**Job**: The word "Documentos" occurs in some lines of the data. Return each such line.

**Dataset records**:
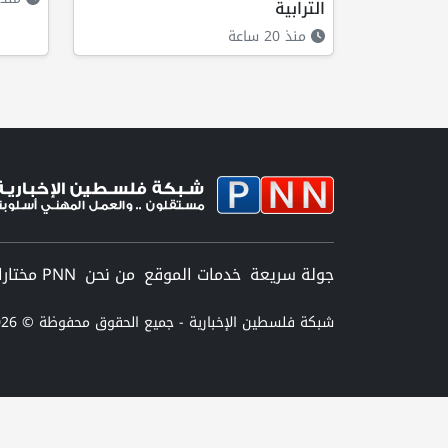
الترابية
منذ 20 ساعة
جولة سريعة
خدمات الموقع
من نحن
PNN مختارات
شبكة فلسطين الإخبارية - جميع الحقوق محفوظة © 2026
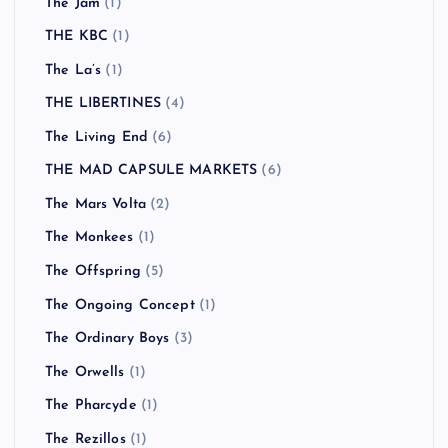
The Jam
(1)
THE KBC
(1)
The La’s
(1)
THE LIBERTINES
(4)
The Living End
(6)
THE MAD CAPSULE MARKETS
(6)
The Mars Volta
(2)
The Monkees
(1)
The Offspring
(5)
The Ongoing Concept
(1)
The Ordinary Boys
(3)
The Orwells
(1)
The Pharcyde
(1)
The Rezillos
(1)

...

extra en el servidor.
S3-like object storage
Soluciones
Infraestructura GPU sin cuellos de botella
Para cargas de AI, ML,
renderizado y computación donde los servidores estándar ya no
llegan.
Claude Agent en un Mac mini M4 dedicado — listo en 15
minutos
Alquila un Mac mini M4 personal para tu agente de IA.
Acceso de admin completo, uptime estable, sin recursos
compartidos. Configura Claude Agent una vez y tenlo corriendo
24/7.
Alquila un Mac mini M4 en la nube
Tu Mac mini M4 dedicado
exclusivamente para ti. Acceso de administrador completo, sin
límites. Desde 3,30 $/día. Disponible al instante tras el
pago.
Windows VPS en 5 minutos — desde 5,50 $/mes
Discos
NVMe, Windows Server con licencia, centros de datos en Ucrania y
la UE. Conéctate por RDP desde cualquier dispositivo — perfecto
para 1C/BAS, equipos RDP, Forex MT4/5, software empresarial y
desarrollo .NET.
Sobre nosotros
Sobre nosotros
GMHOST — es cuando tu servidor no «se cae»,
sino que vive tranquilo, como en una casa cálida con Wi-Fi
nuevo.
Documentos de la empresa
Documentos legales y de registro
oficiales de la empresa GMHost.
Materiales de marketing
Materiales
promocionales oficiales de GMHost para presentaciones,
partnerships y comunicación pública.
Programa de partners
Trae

==

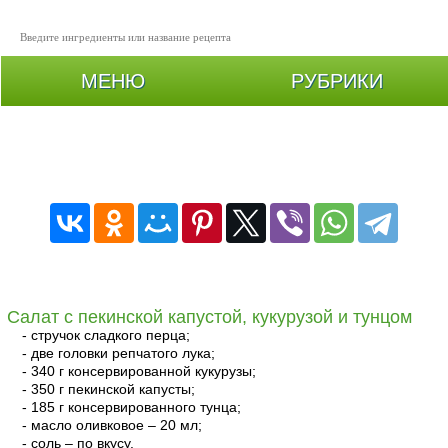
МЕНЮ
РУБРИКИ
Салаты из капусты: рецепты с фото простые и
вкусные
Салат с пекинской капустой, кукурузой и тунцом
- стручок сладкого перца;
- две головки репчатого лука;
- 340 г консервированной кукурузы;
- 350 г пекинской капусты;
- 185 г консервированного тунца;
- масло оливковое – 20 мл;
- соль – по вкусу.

**Answer to this problem**:
Documentos de la empresa
Documentos legales y de registro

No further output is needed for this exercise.